**SUPPLIED RECORDS:**
Start of Block
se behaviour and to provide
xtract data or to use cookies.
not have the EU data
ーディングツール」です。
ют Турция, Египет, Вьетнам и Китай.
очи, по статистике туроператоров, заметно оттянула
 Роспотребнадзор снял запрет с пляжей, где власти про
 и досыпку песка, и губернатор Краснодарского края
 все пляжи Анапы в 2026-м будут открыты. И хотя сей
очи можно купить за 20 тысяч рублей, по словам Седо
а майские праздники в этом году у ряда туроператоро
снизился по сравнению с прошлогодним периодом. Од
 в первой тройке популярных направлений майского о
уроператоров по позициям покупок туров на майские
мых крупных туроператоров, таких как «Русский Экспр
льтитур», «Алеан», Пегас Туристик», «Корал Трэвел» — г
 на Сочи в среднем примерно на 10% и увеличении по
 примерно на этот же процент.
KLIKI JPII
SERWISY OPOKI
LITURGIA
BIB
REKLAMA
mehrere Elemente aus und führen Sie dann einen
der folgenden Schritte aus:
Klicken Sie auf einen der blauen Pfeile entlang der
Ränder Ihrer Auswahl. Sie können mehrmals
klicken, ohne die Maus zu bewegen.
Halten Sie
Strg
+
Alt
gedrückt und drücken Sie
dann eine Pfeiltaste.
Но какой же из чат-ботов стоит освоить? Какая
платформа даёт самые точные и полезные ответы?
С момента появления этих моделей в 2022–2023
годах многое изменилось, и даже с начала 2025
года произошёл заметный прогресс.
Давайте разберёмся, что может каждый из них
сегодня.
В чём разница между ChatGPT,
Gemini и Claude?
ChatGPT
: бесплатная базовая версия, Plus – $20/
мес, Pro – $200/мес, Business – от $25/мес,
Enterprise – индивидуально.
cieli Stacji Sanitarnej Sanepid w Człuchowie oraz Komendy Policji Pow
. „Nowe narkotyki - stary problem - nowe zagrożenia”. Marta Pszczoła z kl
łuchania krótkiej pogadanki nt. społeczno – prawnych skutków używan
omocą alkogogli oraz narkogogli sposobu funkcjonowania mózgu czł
End of Block
**TASK PROMPT:** Scan the preceding records line by line, and state how many lines contain "data". Nothing else belongs in the answer.

**SOLVED PROBLEM:** 2